Machine Learning was one of the most satisfying courses I have taken at Penn. I felt so much more empowered at the end of this course and I knew I was ready to tackle real world problems. ML was a fundamental introduction to the mathematics, algorithms and practice of machine learning. Topics covered include: Supervised learning: least squares regression, logistic regression, perceptron, naive Bayes, support vector machines. Model and feature selection, ensemble methods, boosting. Learning theory: Bias/variance tradeoff. Online learning. Unsupervised learning: Clustering. K-means. EM. Mixture of Gaussians. PCA. Graphical models: HMMs, Bayesian and Markov networks. Inference. Variable elimination. Miscellaneous: Introduction to Active Learning and Big Data. All the programming was done in Matlab.
For the sake of prevention of copying of homework of solutions, I am not including any graphs or results from the homework.

Assignments

  • Implemented decision trees, Adaboost, Perceptrons, SVM (using libsvm) for classification of "MNIST dataset" and studied their learning curves and accuracy.
  • Implemented Naive Bayes and Logistic Regression for classification "breast cancer Wisconsin dataset".
  • Also studied the effect of PCA of noisy data used for classification and the drop in reconstruction error for addition of each component of a PCAed data.

Final Project

The task was to predict the rating of a restaurant from a short descriptive review written by a user. The dataset chosen for this particular task were the reviews obtained from the yelp website. The problem was formulated as a regression task rather than a classification task and (Root mean square error) RMSE was measured.
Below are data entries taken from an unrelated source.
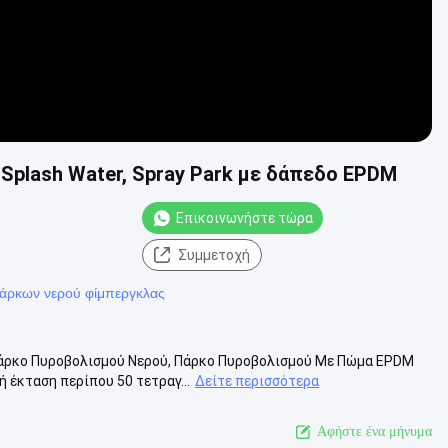
 Splash Water, Spray Park με δάπεδο EPDM
Επικοινωνήστε τώρα
Συμμετοχή
άρκων νερού φίμπεργκλας
άρκο Πυροβολισμού Νερού, Πάρκο Πυροβολισμού Με Πώμα EPDM
 έκταση περίπου 50 τετραγ...
Δείτε περισσότερα
Αφήστε ένα μήνυμα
Correlation test was used for feature selection and feature transformation algorithms, including TFIDF, correlation based feature weighting with sentiment analysis, PCA and classification algorithms, including Logistic regression, Naive Bayes, Perceptrons, SVM, Random forests etc. were employed and the optimal combination was chosen. The final algorithm employed was a combination of Logistic Regression with Naïve Bayes and was able to achieve significantly low RMSE in the out of sample test data and was significantly faster than most of the other algorithms employed.

Our team came 14th out of the 47 teams in class and we also had the second fastest algorithm in the top 15.